Data items
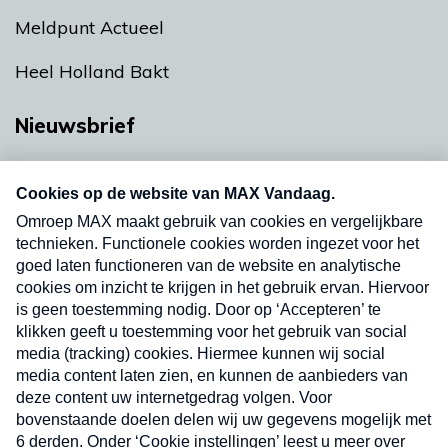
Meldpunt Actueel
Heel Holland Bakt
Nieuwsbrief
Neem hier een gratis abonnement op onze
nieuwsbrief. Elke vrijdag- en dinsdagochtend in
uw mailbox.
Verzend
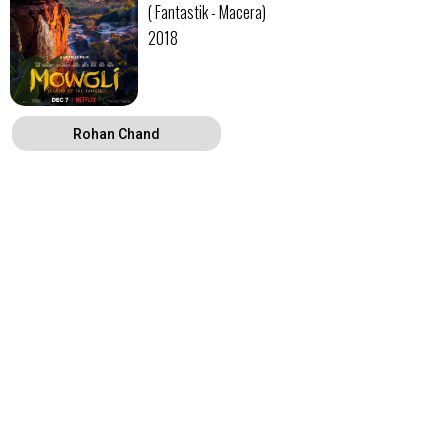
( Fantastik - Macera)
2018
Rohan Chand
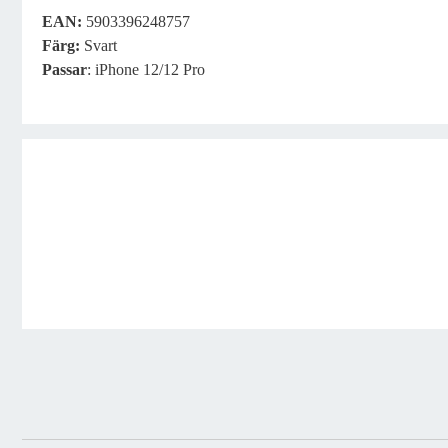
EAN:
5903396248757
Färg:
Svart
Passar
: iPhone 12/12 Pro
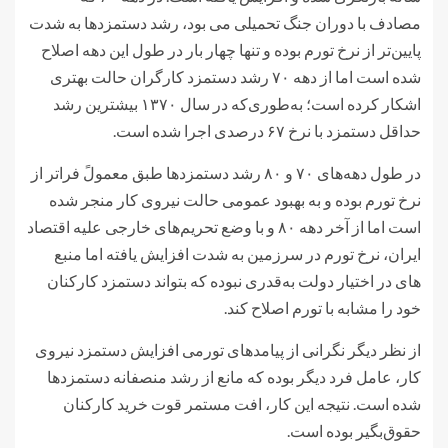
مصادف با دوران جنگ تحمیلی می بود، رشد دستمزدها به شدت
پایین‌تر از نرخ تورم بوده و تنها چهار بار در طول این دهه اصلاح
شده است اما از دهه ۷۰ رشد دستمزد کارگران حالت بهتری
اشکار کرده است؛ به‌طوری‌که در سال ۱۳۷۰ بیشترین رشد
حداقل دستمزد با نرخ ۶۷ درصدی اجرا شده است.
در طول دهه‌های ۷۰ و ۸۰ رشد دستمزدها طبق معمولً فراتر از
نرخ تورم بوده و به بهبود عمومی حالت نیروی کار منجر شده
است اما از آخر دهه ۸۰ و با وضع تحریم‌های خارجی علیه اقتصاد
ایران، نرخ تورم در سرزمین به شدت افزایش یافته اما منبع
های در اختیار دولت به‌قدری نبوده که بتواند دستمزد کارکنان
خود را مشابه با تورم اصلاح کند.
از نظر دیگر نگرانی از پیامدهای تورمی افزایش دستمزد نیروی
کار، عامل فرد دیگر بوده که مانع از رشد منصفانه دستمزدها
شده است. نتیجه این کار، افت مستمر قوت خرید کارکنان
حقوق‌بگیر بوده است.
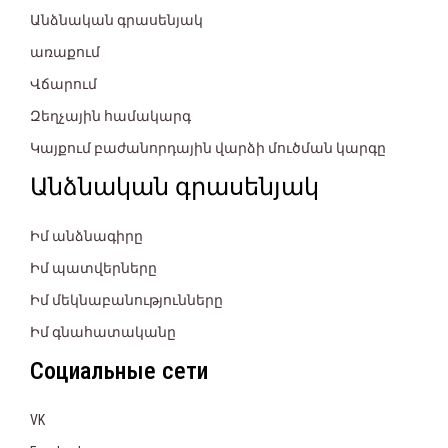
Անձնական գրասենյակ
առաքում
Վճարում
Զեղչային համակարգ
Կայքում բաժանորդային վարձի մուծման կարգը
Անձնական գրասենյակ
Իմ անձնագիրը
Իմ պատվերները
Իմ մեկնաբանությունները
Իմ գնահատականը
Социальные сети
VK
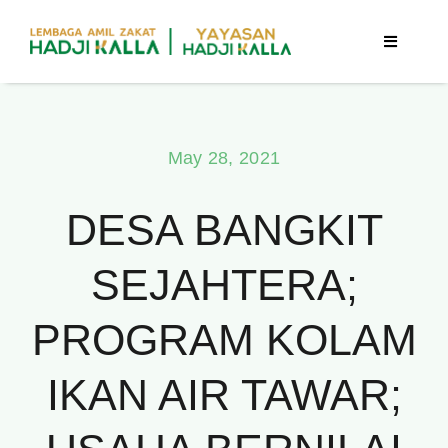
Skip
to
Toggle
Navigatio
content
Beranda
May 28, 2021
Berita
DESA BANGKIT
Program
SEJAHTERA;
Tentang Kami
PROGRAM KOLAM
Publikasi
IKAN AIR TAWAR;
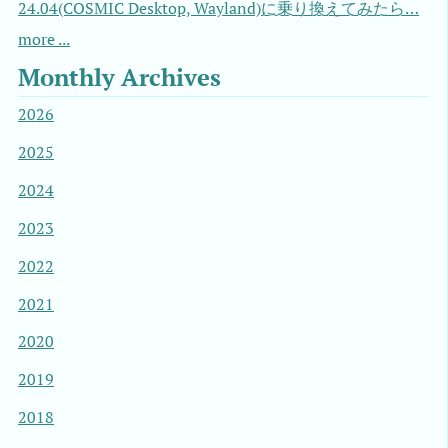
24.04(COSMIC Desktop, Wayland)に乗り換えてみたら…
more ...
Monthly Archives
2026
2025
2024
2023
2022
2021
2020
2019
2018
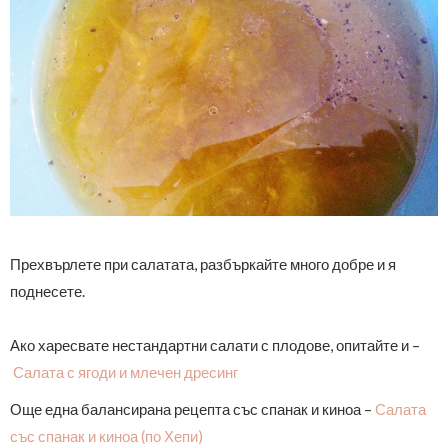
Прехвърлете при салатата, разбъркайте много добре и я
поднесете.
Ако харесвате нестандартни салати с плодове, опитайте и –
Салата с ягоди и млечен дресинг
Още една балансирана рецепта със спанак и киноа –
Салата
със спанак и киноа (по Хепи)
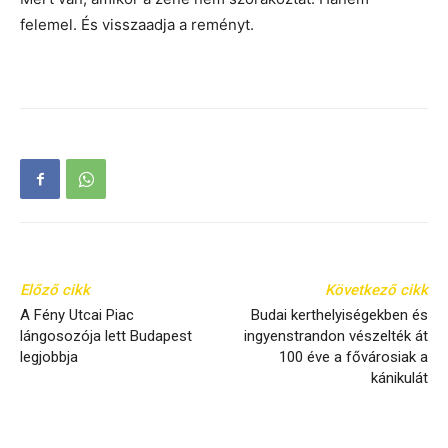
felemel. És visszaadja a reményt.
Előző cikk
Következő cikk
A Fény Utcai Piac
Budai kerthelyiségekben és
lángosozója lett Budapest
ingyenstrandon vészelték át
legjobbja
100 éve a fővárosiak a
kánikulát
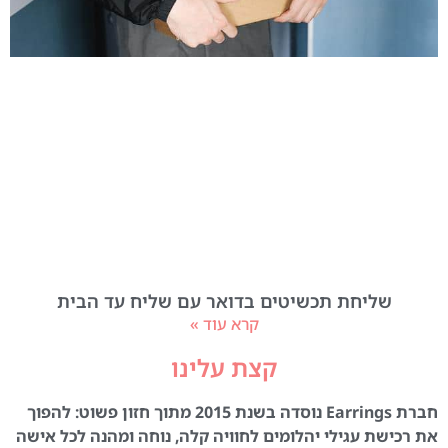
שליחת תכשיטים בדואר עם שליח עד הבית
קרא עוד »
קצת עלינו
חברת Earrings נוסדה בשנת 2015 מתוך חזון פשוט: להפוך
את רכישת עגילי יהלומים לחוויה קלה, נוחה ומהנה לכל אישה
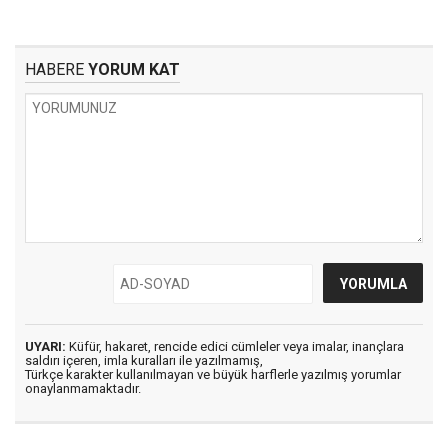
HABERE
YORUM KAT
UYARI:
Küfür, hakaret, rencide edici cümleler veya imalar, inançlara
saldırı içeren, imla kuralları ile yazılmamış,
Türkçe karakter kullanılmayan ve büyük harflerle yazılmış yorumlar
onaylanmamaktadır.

__YOUR ASSIGNMENT__. Return exactly the lines above from the line that has "اشکار کرده است؛" through the line that has "از نظر دیگر", inclusive, and nothing else.

__YOUR RESPONSE__.
اشکار کرده است؛ به‌طوری‌که در سال ۱۳۷۰ بیشترین رشد
حداقل دستمزد با نرخ ۶۷ درصدی اجرا شده است.
در طول دهه‌های ۷۰ و ۸۰ رشد دستمزدها طبق معمولً فراتر از
نرخ تورم بوده و به بهبود عمومی حالت نیروی کار منجر شده
است اما از آخر دهه ۸۰ و با وضع تحریم‌های خارجی علیه اقتصاد
ایران، نرخ تورم در سرزمین به شدت افزایش یافته اما منبع
های در اختیار دولت به‌قدری نبوده که بتواند دستمزد کارکنان
خود را مشابه با تورم اصلاح کند.
از نظر دیگر نگرانی از پیامدهای تورمی افزایش دستمزد نیروی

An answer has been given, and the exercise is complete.